■ **Prompt**
Check every line of the data below for "phone". Copy each one that has it.

Records from a collection:

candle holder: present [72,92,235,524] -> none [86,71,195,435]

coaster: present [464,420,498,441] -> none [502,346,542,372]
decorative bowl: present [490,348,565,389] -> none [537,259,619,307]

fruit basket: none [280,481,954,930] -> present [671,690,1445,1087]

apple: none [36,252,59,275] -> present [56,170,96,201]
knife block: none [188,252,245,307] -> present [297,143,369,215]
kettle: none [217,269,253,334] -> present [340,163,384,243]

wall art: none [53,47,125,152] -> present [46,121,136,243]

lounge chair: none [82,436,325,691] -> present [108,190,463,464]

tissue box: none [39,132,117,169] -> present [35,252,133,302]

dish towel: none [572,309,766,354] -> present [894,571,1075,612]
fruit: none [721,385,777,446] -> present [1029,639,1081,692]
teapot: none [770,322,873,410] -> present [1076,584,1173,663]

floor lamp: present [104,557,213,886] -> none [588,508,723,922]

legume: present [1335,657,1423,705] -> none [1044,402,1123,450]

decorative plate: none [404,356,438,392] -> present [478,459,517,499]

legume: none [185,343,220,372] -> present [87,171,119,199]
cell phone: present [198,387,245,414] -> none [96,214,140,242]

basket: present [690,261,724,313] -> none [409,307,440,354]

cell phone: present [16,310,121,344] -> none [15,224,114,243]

■ **Solution**
cell phone: present [198,387,245,414] -> none [96,214,140,242]
cell phone: present [16,310,121,344] -> none [15,224,114,243]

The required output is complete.